FIDEI DONUM: MONS. BETORI (CEI), "UN PONTE TRA LE CHIESE" (3)

Sul futuro dell’esperienza dei Fidei Donum, mons. Betori ha auspicato che diventi “una proposta ordinaria nel cammino di formazione dei candidati al sacerdozio”. Per questo è necessario “elaborare un progetto pastorale missionario che contribuisca all’apertura missionaria delle comunità, rifletta sui criteri delle partenze di preti e di laici, ne verifichi l’esperienza e ne programmi il rientro”. Per il Segretario Cei “è necessario che in ogni diocesi si costituisca un ufficio di animazione della missionarietà, sotto la responsabilità del vescovo.

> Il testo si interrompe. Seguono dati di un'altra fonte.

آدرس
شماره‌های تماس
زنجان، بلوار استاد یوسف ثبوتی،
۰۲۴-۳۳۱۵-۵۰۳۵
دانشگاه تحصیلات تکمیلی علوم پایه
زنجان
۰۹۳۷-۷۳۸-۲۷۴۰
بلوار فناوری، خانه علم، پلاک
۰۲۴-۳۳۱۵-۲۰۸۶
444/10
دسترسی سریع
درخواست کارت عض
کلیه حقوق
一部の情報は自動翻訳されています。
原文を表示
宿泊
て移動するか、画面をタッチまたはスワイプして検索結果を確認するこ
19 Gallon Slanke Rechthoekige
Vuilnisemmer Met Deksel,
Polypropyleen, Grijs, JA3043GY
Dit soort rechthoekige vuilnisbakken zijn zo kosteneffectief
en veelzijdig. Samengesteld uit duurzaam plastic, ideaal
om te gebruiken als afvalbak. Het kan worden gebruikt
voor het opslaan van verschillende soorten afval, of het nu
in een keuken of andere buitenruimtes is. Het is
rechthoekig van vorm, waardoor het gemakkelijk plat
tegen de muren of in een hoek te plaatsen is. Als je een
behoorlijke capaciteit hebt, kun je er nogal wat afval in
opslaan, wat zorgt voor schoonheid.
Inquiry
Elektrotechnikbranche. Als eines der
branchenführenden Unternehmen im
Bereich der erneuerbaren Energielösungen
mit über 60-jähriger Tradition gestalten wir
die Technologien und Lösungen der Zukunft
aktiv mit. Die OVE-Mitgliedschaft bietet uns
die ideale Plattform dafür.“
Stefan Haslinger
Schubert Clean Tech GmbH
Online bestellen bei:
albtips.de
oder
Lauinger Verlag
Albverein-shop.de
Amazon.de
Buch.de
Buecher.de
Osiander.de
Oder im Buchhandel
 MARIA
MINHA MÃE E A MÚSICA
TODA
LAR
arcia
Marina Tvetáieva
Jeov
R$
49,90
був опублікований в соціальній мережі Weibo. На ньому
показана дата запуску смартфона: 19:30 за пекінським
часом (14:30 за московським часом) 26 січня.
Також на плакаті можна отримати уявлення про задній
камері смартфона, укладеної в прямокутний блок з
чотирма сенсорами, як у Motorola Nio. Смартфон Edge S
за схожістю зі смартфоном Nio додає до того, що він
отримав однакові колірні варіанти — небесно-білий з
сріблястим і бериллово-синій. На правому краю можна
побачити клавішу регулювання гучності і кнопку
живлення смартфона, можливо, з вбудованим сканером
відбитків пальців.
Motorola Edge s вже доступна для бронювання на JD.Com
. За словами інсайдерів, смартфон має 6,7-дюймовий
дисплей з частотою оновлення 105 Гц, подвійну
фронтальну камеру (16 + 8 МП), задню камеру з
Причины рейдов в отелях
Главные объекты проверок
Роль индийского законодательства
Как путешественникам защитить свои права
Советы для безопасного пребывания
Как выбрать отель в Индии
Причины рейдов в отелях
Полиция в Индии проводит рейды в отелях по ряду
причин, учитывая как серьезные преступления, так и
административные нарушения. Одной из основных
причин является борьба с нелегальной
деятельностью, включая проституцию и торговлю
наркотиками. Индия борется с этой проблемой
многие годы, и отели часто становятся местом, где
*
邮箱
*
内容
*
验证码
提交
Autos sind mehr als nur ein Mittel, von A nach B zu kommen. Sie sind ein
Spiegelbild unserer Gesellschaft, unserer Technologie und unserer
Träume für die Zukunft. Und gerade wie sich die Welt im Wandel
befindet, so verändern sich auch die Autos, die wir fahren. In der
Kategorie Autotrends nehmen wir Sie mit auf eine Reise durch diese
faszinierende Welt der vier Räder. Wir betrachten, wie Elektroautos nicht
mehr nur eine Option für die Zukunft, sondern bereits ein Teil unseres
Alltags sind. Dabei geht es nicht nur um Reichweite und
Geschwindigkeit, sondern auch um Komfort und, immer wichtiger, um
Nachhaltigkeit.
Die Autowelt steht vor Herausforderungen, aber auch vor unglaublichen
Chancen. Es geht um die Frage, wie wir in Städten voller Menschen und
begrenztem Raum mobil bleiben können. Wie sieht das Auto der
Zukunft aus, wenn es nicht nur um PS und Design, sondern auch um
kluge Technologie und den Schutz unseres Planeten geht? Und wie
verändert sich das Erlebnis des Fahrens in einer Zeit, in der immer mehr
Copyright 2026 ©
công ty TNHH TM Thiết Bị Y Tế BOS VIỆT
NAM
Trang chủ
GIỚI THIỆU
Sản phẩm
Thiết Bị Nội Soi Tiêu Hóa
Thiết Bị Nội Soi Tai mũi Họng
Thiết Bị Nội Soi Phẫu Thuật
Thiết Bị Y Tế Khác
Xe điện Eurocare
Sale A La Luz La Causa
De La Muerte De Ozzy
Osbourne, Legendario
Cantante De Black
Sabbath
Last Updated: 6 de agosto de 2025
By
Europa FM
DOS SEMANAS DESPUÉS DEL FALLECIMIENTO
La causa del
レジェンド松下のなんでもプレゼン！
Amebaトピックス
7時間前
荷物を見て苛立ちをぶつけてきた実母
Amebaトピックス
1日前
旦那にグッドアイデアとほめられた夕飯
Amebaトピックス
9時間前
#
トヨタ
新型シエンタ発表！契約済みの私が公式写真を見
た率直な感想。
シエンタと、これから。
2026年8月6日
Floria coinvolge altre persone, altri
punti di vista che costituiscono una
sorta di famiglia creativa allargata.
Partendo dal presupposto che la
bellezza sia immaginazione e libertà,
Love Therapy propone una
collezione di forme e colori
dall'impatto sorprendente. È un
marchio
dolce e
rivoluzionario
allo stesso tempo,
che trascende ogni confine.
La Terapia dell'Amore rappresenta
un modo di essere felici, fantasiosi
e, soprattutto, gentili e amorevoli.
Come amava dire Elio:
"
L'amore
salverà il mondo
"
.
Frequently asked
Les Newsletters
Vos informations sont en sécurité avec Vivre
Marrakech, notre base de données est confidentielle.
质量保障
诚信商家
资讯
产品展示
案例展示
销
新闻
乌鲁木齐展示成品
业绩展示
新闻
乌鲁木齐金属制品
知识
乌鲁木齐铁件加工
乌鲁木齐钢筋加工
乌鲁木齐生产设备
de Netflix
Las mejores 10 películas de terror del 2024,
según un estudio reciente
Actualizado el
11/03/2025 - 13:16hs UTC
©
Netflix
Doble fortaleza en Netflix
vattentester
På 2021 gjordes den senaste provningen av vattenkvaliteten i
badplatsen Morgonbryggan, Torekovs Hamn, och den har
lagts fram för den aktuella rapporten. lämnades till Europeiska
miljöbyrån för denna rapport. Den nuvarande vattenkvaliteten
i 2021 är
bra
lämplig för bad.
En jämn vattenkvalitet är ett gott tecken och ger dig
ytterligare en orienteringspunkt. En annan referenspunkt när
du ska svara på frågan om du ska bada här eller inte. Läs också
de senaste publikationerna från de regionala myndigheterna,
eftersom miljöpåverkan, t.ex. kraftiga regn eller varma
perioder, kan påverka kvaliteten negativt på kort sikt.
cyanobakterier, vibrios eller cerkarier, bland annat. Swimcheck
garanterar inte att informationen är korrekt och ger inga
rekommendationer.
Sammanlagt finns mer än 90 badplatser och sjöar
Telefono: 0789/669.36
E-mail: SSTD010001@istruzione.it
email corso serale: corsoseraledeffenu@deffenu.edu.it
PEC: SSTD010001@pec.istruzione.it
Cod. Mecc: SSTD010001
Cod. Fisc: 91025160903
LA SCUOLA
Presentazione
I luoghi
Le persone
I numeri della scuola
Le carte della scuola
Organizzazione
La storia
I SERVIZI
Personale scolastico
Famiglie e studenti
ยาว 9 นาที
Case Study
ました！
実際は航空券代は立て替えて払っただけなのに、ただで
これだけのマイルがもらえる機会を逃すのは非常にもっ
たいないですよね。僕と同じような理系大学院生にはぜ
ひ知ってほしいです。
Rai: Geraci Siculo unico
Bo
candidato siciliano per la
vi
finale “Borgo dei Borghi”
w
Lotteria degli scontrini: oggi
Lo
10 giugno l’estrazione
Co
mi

Che le diocesi si dotino di un progetto missionario diocesano” che coinvolga “la Chiesa che accoglie che non deve essere un soggetto passivo e ricevente, ma donatore”. Una “logica di comunione” dalla quale non può restare fuori “la collaborazione tra diocesi". L’esperienza Fidei Donum deve essere vissuta anche nelle Chiese nazionali. A riguardo mons. Betori ha chiesto di “valorizzare le diocesi come soggetto inviante e i Fidei Donum rientrati e promuovere il laicato missionario”, e proposto “un luogo di formazione per i partenti e per i rientrati e un osservatorio della cooperazione tra le Chiese”. “È essenziale – ha concluso – che questo nuovo capitolo della cooperazione tra le Chiese assuma un volto ecclesiale e non sia gestito con improvvisazione e solo nell’ottica di coprire dei vuoti pastorali”.